A little while ago I answered a questionnaire that Norman sent out to other bloggers, in which one question was to state my principal intellectual influences. I named Sidney Hook as one, for having exemplified in his philosophy and his life a deceptively simple but wise political dictum that has become still more applicable since his death (from an address entitled A Critique of Conservatism, delivered to the National Convention of Social Democrats USA, 1978):

The differences between conservatives and liberals, when the terms are reasonably construed, are family differences among adherents of a free society, defined as one whose institutions ultimately rest on the consent of those affected by their operations. When the security of a free society is threatened by aggressive totalitarianism, these differences must be temporarily subordinated to the common interest in its survival.

Amen to that, and to the Marxist exponents of that principle.

UPDATE: Please see comments section. Chris Brooke, an Oxford Politics don, has pointed out that I have mistakenly conflated two separate discussion lists that dealt with Norman's argument about the Iraq war. He is right, and my apologies to both lists for the error.

Comments

It might be a good idea to distinguish your "Marxist discussion lists" here, Oliver.

The first quotation you report, and describe as a "more in sorrow than in anger" remark, was posted to Doug Henwood's lbo-talk discussion list. There are several Marxists who do post to this list, but there are also an awful lot of non-Marxists who post there, too, making "Marxist discussion list" a misleading label for the forum.

The two posts you then mention -- the "slug of lead" remark and the post which links to your own blog -- were posted to a completely different online forum, Lou Proyect's marxmail discussion list, which is obviously and aggressively Marxist-Leninist.

The "fourth contributor" to whom you refer and quote at length was, in fact, the original contributor who supplied the "more in sorrow than in anger" remark in the first place, posting once again at lbo-talk.

It seems to me, then, that you've found some interesting political discussion over at lbo-talk and some crude and offensive remarks over at marxmail, and you've written a post conflating these two very different online fora and tarring them and their various participants with the same brush.

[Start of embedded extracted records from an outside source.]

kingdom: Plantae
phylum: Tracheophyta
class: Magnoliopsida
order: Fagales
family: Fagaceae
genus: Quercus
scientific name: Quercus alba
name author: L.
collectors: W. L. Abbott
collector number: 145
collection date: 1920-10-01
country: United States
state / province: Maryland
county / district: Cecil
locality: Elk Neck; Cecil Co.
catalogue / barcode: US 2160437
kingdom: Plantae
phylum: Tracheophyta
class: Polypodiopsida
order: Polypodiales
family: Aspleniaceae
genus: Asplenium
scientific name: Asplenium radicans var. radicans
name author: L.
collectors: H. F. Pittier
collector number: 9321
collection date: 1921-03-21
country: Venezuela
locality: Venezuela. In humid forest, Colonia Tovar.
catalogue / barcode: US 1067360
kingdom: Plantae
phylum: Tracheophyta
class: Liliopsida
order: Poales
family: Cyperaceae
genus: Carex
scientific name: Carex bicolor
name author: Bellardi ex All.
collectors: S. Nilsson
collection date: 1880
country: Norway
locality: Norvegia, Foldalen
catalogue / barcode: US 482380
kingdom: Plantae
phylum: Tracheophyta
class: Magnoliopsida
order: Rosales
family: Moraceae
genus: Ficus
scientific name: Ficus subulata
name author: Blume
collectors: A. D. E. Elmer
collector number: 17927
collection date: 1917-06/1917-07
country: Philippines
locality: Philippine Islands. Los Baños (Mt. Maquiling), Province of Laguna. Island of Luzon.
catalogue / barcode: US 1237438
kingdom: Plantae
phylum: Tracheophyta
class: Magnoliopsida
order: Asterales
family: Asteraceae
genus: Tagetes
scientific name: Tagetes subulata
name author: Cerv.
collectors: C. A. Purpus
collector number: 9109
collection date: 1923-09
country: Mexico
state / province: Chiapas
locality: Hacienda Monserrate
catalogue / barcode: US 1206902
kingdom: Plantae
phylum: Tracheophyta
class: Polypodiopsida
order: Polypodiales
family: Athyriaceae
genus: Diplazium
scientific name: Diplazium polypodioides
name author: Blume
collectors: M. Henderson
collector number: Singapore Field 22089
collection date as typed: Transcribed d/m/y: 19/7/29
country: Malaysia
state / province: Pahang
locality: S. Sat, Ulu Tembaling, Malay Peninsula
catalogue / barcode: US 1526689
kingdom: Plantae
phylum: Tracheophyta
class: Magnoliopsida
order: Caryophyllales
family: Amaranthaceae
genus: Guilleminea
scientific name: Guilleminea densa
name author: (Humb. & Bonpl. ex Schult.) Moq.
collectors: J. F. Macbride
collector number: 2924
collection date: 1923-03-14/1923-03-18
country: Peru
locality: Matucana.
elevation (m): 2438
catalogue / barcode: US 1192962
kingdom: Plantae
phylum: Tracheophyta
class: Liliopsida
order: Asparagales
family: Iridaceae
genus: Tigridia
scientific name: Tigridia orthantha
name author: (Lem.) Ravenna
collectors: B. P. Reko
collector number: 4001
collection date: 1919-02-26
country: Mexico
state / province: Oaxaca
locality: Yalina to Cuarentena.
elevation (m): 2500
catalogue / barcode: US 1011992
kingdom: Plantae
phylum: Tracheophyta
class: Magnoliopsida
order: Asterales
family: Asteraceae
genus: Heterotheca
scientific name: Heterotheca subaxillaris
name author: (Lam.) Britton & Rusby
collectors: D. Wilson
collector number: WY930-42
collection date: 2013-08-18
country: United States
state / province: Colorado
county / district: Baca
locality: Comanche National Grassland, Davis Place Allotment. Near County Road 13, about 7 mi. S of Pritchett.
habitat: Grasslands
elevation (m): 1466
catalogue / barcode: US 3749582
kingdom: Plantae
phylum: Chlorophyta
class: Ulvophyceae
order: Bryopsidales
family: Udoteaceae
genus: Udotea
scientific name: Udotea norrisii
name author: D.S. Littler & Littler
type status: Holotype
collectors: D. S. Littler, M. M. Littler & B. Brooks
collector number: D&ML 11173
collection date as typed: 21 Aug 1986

Perhaps a correction is in order?

Fair comment, and thank you for the correction. I was doing it from memory and had erroneously conflated the two lists in my mind. I don't, however, consider that the discussion on LBO-talk was either interesting or intelligent, but merely non-obscene. Even a stopped clock is right twice a day, and the contributor who likened Norman to Sidney Hook plainly intended it to be a slighting remark, whereas it is in fact a complimentary one. The list is as you say not an exclusively Marxist forum, but you omit mention of its dreary and intellectually otiose quality. I once, some years ago, had an online argument with Henwood (not on that list but on the Post-Keynesian Theory list) in which he giggled a lot because I had denied that equity returns are driven by shifts in demand for equities. The joke, of course, was on him, as is often the case when non-specialists imagine they're dispensing common sense on technical subjects.

On the whole I am not given to soppiness but I found that last quote from Sidney Hook rather moving.

Reading you and Norman Geras during this tumultuous year left me puzzled. It was obvious to me that we approached politics from opposite directions and that the war had, so to speak, camouflaged some fundamental differences and yet I felt an underlying sympathy or perhaps 'empathy' is better. Hook's wise words above explains all.
David Duff

Oliver, I'm quite sure you already know this excellent analysis by Lee Harris in Policy Review, "The Intellectual Origins Of America-Bashing". As the Marxian immiserization hypothesis has failed (ironically, it hit so-called "Marxist", i.e. socialist countries), he says, some Marxists are so desperate to see some signs of totalitarianism that they support Islamofascism, with whom they share a common enemy. Quite an interesting read.